Aires Antunes Diniz
Ao longo dos anos que já vivi, fui assistindo ao sucessivo endividamento do Estado Português. Contudo, quase nunca percebi a lógica deste endividamento e também a razão do crescimento das dívidas de algumas autarquias mais próximas de mim. Recorrendo à lógica de Anselmo de Andrade, um economista do tempo da monarquia, o endividamento só se justifica se da sua aplicação resultar um retorno que o permita pagar. Contudo, o século XIX, em que a dívida pública portuguesa aumentou muito, teve também momentos em que se noticiava que uma lei autorizou “o Governo a adiantar anualmente à Companhia do Caminho de Ferro do Mondego até determinada quantia para pagamento da anuidade necessária ao juro e amortização de um empréstimo a emitir pela referida Companhia.”1 Foi assim que o nosso país se desenvolveu, mas todos sabemos que sempre houve custos excessivos para os investimentos efectuados, prejudicando o nosso desenvolvimento.

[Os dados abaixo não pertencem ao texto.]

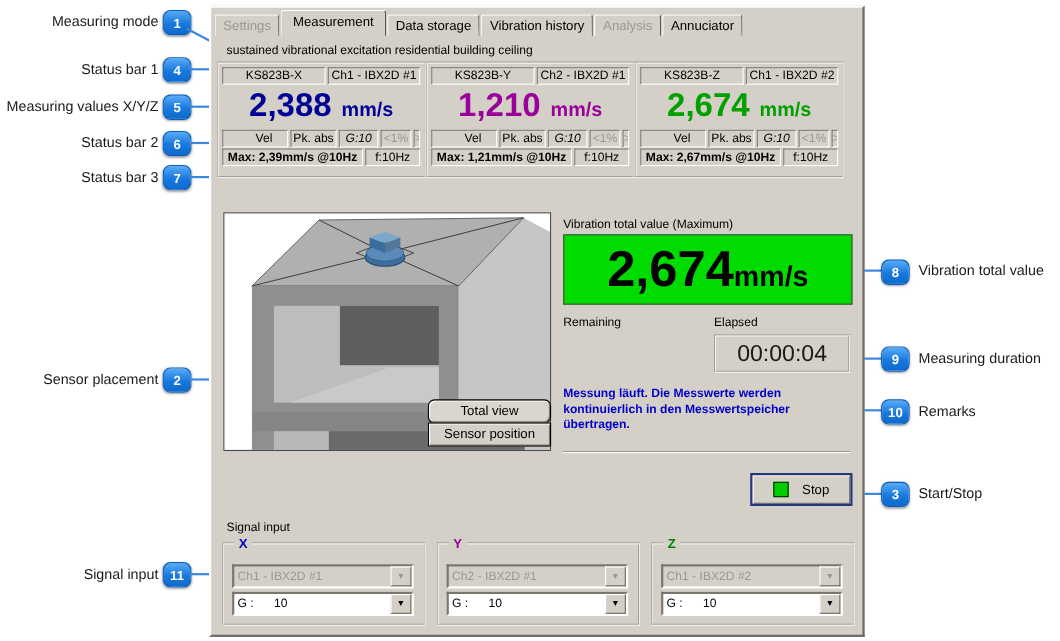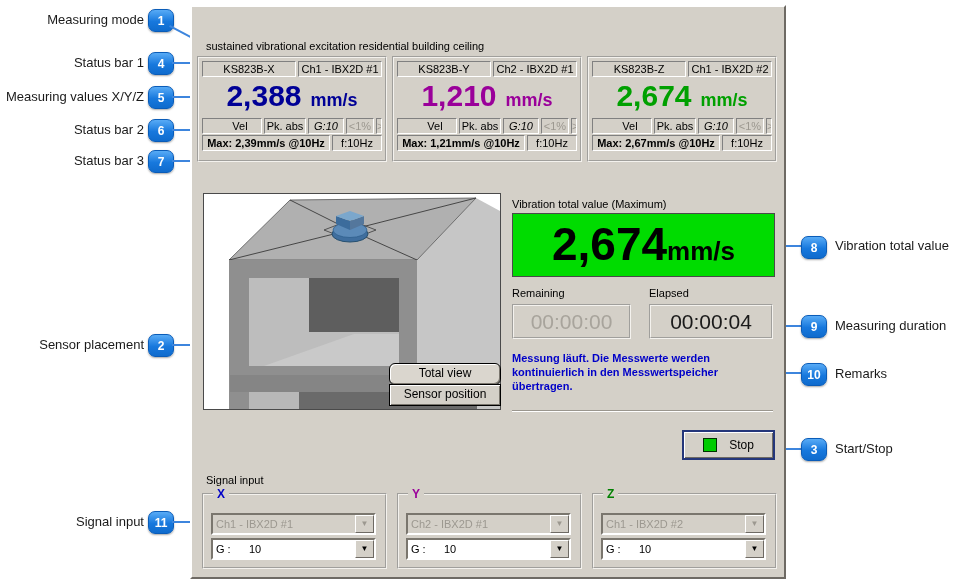"Settings" div.tabbar { html: none -> <div> <span>Settings</span> <span>Measurement</span> <span>Data storage</span> <span>Vibration history</span> <span>Analysis</span> <span>Annuciator</span> </div> }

Foi o que também aconteceu nos últimos anos após a nossa entrada na União Europeia/CEE, cujos fundos desaproveitámos por má administração pública associada a péssima engenharia e a vergonhosa justiça, que possibilitou muitos oportunismos. Foram os que degradaram a nossa imagem perante o mundo e nos levaram à situação desastrosa em que vivemos. De facto, como todos sabemos, se os fundos que recebemos nos permitiram aceder a benefícios civilizacionais mais cedo do que teríamos acedido se nos tivéssemos mantidos isolados, a nossa má administração que, colectivamente, permitimos por laxismo e por um deixa andar suicida, criaram situações de destruição do nosso aparelho produtivo, que nunca deviam ter acontecido.
Por isso, infelizmente, vivemos momentos de aperto que nos fazem perder parte dos progressos já alcançados, sendo agora importante e imperioso combater por todas as formas este retrocesso civilizacional. Na verdade, o pensamento económico dominante dá como único remédio mais austeridade e, pior ainda, se a dose falhar reforçam-se ainda mais os cortes orçamentais e, por consequência, agrava-se recessão como já se anuncia. Estranhamente, também o governo não parece ter mão no poder económico, cujo comportamento maximizador de lucros sem impostos contribui para o agravamento da crise. Também quando todos desejávamos que fosse recuperado algum dinheiro desaparecido na enxurrada de escândalos que conhecemos, a justiça parece inoperante por força da teia larga de interesses.
De facto, precisamos de produzir com inteligência e a batota, ou seja a corrupção, só nos prejudica na competição económica. E se esta se faz também com endividamento, saibamos fazê-lo sem repetir os erros do passado.
1 Thomaz de Mascarenhas – Dívida Publica Portuguesa – Repertório de Legislação, Lisboa, 1904, p. 356.